Saturday, June 25, 2011

Professionals Who Can Work Flexibly Around Their Families' Schedules Do More Work

Another dispatch from the Schreyer Seminar on Marriage, Family, and Social Sciences

Jeffrey Hill (BYU) reported on what happens when work demands so many hours that it interferes too much with most worker's family lives. In a study of a large white-collar corporation, he found that if workers have no flexibility about when and where they work - if they must be in the office during certain hours - then the break point is about 52 hours of work per week. Beyond that they are either so unhappy that their work suffers, or they leave.

If, however, workers have greater flexibility about when and where they work, they can and do work more - until they come to a new break point of about 60 hours per week.

Hill also found that women tended to want to work from home, but with flexible hours - especially flexing around their children's schedules. Men were more likely to work closer to standard hours, but they moved among various locations, flexing around their family's and their client's schedules.

A great savings from telecommuting came from eliminating physical commuting, which is a source of unhappiness for most people who have long drives to work. Hill found that workers who eliminated their commute through telecommuting tended to give half of the time saved to more work.

Friday, June 24, 2011

Workers Live Longer; Why Don't They Work Longer?

This post, and the next few, come from the excellent Shreyer Seminar on Marriage, Family, and the Social Sciences.

Some economists think that, since people live longer, they should work longer: work brings money and that is what matters most. In most countries the retirement age was set long ago, at what was then the average life expectancy. Today, most people who are working at middle age will be healthy long past that threshold. They could work and make more money. This would bring a personal benefit to them, and would help fend off the financial crisis of the retirement systems of all developed countries as the Baby Boom starts to exit the workforce.

Alicia Adsera, a Princeton economist, reviewed the actual retirement patterns of all the European countries. In almost none did the average person - male or female - retire at the official retirement age. In a couple of Baltic states they worked past the age when retirement benefits began. But in all the other countries, most people retired well before the official retirement age. Making more money was not enough to keep them working.

This makes sense to me. In societies with secure pension systems (which includes just about all developed societies), most people do not need to keep working in old age just to survive. So what do they work for? Primarily, for their families. And when most people get to the point where their children are grown and launched, the main motivation to keep working full time grows up and moves out, too.

The chance for old people to make more money will not solve the pension problem, because money-making is not the main thing that motivates most people. Family is.

Wednesday, June 22, 2011

Women's Doctoral Rate is a Huge Success Story


Women earn nearly half of all Ph.D.s in the United States. They vary from 3/4ths of Psychology and English Literature doctorates, to about 1/4th of Physics and Computer Science doctorates.

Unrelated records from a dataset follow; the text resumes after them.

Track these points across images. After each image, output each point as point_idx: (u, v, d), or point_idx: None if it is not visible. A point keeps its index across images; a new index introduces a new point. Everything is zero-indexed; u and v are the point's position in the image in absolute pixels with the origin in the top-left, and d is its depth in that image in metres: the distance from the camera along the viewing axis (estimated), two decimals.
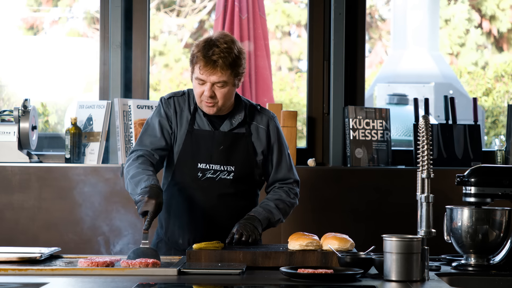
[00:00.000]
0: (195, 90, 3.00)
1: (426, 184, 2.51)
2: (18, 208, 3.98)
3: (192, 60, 2.98)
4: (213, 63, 2.92)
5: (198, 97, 3.00)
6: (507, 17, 10.86)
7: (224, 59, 2.92)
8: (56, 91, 8.21)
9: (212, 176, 3.03)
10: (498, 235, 2.72)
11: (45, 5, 10.44)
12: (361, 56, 4.29)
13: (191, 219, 3.05)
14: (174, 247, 3.09)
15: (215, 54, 2.92)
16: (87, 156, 4.07)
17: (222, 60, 2.92)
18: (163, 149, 3.06)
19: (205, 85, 2.95)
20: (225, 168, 3.03)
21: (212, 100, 2.97)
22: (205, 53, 2.92)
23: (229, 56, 2.93)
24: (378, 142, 4.19)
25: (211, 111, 3.01)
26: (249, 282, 2.43)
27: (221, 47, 2.93)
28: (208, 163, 3.03)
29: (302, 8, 10.63)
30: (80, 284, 2.34)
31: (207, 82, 2.95)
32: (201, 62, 2.93)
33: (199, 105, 3.03)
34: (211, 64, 2.92)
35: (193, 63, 2.98)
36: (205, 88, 2.95)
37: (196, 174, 3.03)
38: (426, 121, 2.50)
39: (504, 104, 9.58)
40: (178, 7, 10.80)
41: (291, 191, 3.14)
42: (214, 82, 2.94)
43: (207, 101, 2.98)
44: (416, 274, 2.42)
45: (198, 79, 2.96)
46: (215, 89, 2.96)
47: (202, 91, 2.96)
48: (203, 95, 2.97)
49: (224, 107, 3.03)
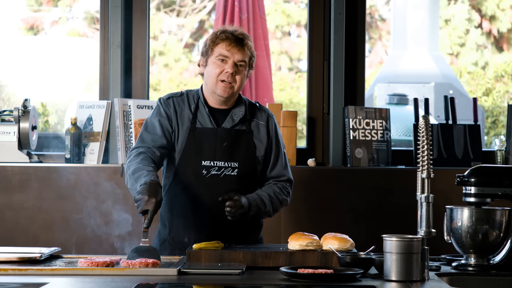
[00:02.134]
0: (214, 70, 3.04)
1: (426, 184, 2.51)
2: (18, 208, 3.98)
3: (211, 43, 3.05)
4: (240, 41, 3.04)
5: (215, 77, 3.04)
6: (507, 17, 10.86)
7: (248, 40, 3.08)
8: (56, 91, 8.21)
9: (217, 173, 3.03)
10: (498, 235, 2.72)
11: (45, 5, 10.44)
12: (361, 56, 4.29)
13: (196, 217, 3.05)
14: (178, 246, 3.09)
15: (240, 34, 3.06)
16: (87, 156, 4.07)
17: (247, 40, 3.07)
18: (164, 147, 3.06)
19: (227, 63, 3.03)
20: (229, 165, 3.04)
21: (232, 79, 3.03)
22: (232, 32, 3.05)
23: (251, 43, 3.10)
24: (378, 142, 4.19)
25: (225, 93, 3.04)
26: (249, 282, 2.43)
27: (243, 32, 3.10)
28: (212, 160, 3.04)
29: (302, 8, 10.63)
30: (80, 284, 2.34)
31: (230, 59, 3.03)
32: (228, 40, 3.03)
33: (213, 87, 3.05)
34: (239, 42, 3.04)
35: (213, 45, 3.04)
36: (226, 66, 3.02)
37: (200, 172, 3.03)
38: (426, 121, 2.50)
39: (504, 104, 9.58)
40: (178, 7, 10.80)
41: (284, 188, 3.16)
42: (238, 60, 3.03)
43: (228, 80, 3.03)
44: (416, 274, 2.42)
45: (221, 56, 3.03)
46: (236, 69, 3.04)
47: (222, 69, 3.03)
48: (224, 73, 3.03)
49: (236, 94, 3.09)
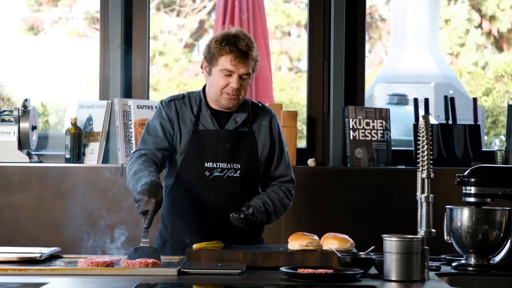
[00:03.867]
0: (218, 83, 3.00)
1: (426, 184, 2.51)
2: (18, 208, 3.98)
3: (216, 52, 2.97)
4: (245, 55, 2.96)
5: (219, 90, 3.00)
6: (507, 17, 10.86)
7: (252, 51, 2.99)
8: (56, 91, 8.21)
9: (220, 174, 3.04)
10: (498, 235, 2.72)
11: (45, 5, 10.44)
12: (361, 56, 4.29)
13: (199, 219, 3.05)
14: (180, 247, 3.08)
15: (245, 46, 2.97)
16: (87, 156, 4.07)
17: (251, 52, 2.98)
18: (165, 150, 3.06)
19: (232, 77, 2.98)
20: (232, 166, 3.04)
21: (237, 92, 3.00)
22: (236, 45, 2.96)
23: (254, 50, 3.00)
24: (378, 142, 4.19)
25: (231, 104, 3.03)
26: (249, 282, 2.43)
27: (246, 40, 2.99)
28: (215, 162, 3.04)
29: (302, 8, 10.63)
30: (80, 284, 2.34)
31: (235, 74, 2.97)
32: (233, 53, 2.95)
33: (217, 97, 3.03)
34: (244, 56, 2.96)
35: (216, 56, 2.98)
36: (231, 80, 2.97)
37: (203, 173, 3.03)
38: (426, 121, 2.50)
39: (504, 104, 9.58)
40: (178, 7, 10.80)
41: (289, 192, 3.16)
42: (243, 74, 2.98)
43: (233, 93, 2.99)
44: (416, 274, 2.42)
45: (225, 71, 2.97)
46: (241, 81, 2.99)
47: (227, 83, 2.98)
48: (229, 87, 2.98)
49: (240, 102, 3.06)
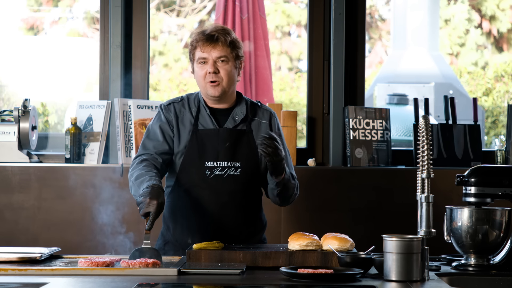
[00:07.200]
0: (198, 74, 3.07)
1: (426, 184, 2.51)
2: (18, 208, 3.98)
3: (191, 48, 3.08)
4: (213, 38, 3.03)
5: (202, 80, 3.06)
6: (507, 17, 10.86)
7: (223, 36, 3.05)
8: (56, 91, 8.20)
9: (220, 173, 3.04)
10: (498, 235, 2.72)
11: (45, 5, 10.44)
12: (361, 56, 4.29)
13: (200, 218, 3.05)
14: (182, 247, 3.08)
15: (213, 31, 3.05)
16: (87, 156, 4.07)
17: (222, 36, 3.04)
18: (166, 153, 3.07)
19: (207, 63, 3.04)
20: (232, 165, 3.05)
21: (216, 77, 3.03)
22: (204, 32, 3.05)
23: (228, 35, 3.06)
24: (378, 142, 4.19)
25: (216, 92, 3.05)
26: (249, 282, 2.43)
27: (217, 28, 3.08)
28: (215, 161, 3.04)
29: (302, 8, 10.63)
30: (80, 284, 2.34)
31: (209, 59, 3.03)
32: (201, 41, 3.04)
33: (204, 90, 3.07)
34: (211, 40, 3.03)
35: (193, 50, 3.07)
36: (207, 66, 3.03)
37: (204, 173, 3.04)
38: (426, 121, 2.50)
39: (504, 104, 9.57)
40: (178, 7, 10.80)
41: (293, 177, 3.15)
42: (216, 57, 3.03)
43: (212, 79, 3.03)
44: (416, 274, 2.42)
45: (200, 59, 3.05)
46: (218, 65, 3.04)
47: (205, 71, 3.04)
48: (207, 74, 3.04)
49: (228, 90, 3.07)
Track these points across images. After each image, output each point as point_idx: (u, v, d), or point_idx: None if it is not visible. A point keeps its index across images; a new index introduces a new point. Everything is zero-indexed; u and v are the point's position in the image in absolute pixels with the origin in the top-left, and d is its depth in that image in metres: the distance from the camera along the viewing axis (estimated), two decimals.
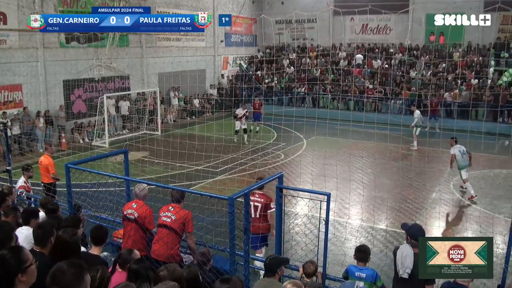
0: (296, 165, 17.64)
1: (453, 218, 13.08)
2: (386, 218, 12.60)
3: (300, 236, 9.55)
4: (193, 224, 6.82)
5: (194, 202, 8.00)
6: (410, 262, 5.77)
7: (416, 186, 15.48)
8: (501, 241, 9.21)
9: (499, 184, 15.76)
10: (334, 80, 29.73)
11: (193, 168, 16.30)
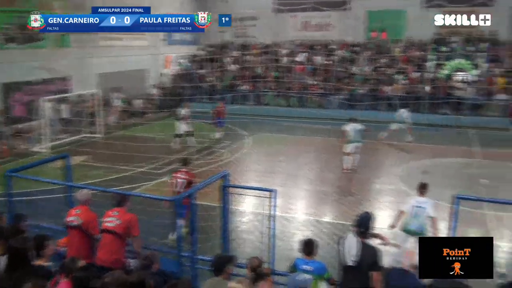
0: (242, 163, 17.68)
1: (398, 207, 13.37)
2: (331, 211, 12.83)
3: (248, 234, 9.59)
4: (139, 227, 6.71)
5: (140, 205, 7.87)
6: (356, 250, 5.96)
7: (360, 178, 15.81)
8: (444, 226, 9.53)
9: (442, 173, 16.30)
10: (278, 77, 29.95)
11: (137, 170, 16.04)
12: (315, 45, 32.12)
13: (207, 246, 8.28)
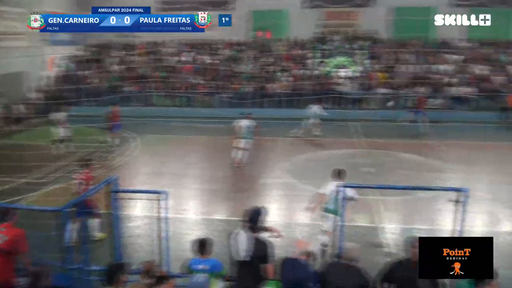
0: (131, 166, 17.34)
1: (288, 201, 13.83)
2: (223, 209, 13.00)
3: (141, 238, 9.45)
4: (27, 242, 6.37)
5: (26, 218, 7.47)
6: (247, 245, 6.11)
7: (250, 174, 16.13)
8: None
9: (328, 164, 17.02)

I believe this distribution reflects the distribution of women's interests.

The overall proportion of Ph.D.s earned by women is what I would expect. More women come out as top students in college, which should lead to women getting more than half of all doctorates. But the normal timing and duration of a doctoral program conflicts directly with having children, which affects women more than men. This combination of push and pull factors leads me to expect that slightly under half of all Ph.D.s would be earned by women.

This chart seems to me certify a huge success story.

Monday, June 20, 2011

Armies of Crippled Old People

Philip Longman has a fine piece in Foreign Policy about the graying of the world population. The drastic decline in the number of babies, and the growing proportion of the population that is old, is a story I have written about before.

It is also well known that Americans, and the world population in general, is growing dangerously fat.

Longman offers a new detail that I had not considered before.

The unprecedented rates of obesity means that middle-aged people are more disabled now than they were in the past. This, in turn, means that they will be even more disabled when they are old. Which will come very soon.

Sunday, June 19, 2011

Father's Day is a Pretty Good Civil Religion Holiday

Even if it is blatantly commercial in origin, Father's Day has taken root as a genuinely popular family holiday. It is suitably low key. And it does encourage fathers to take their duties seriously. Everyone notices.